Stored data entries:
***

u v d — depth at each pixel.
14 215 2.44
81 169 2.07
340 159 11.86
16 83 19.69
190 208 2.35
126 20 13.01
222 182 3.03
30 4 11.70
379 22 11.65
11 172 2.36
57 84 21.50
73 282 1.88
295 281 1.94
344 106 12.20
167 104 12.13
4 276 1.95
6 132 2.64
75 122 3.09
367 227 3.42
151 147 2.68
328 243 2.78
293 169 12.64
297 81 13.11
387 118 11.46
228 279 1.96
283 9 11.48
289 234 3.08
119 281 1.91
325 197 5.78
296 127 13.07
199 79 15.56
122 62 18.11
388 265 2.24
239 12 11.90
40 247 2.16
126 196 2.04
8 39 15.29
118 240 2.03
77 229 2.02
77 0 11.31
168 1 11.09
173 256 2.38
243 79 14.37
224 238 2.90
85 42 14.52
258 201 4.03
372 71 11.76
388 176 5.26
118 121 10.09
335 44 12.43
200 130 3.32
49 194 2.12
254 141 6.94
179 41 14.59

***

> [Your assignment] Output all preceding records character for character.

> [Task solution]
u v d — depth at each pixel.
14 215 2.44
81 169 2.07
340 159 11.86
16 83 19.69
190 208 2.35
126 20 13.01
222 182 3.03
30 4 11.70
379 22 11.65
11 172 2.36
57 84 21.50
73 282 1.88
295 281 1.94
344 106 12.20
167 104 12.13
4 276 1.95
6 132 2.64
75 122 3.09
367 227 3.42
151 147 2.68
328 243 2.78
293 169 12.64
297 81 13.11
387 118 11.46
228 279 1.96
283 9 11.48
289 234 3.08
119 281 1.91
325 197 5.78
296 127 13.07
199 79 15.56
122 62 18.11
388 265 2.24
239 12 11.90
40 247 2.16
126 196 2.04
8 39 15.29
118 240 2.03
77 229 2.02
77 0 11.31
168 1 11.09
173 256 2.38
243 79 14.37
224 238 2.90
85 42 14.52
258 201 4.03
372 71 11.76
388 176 5.26
118 121 10.09
335 44 12.43
200 130 3.32
49 194 2.12
254 141 6.94
179 41 14.59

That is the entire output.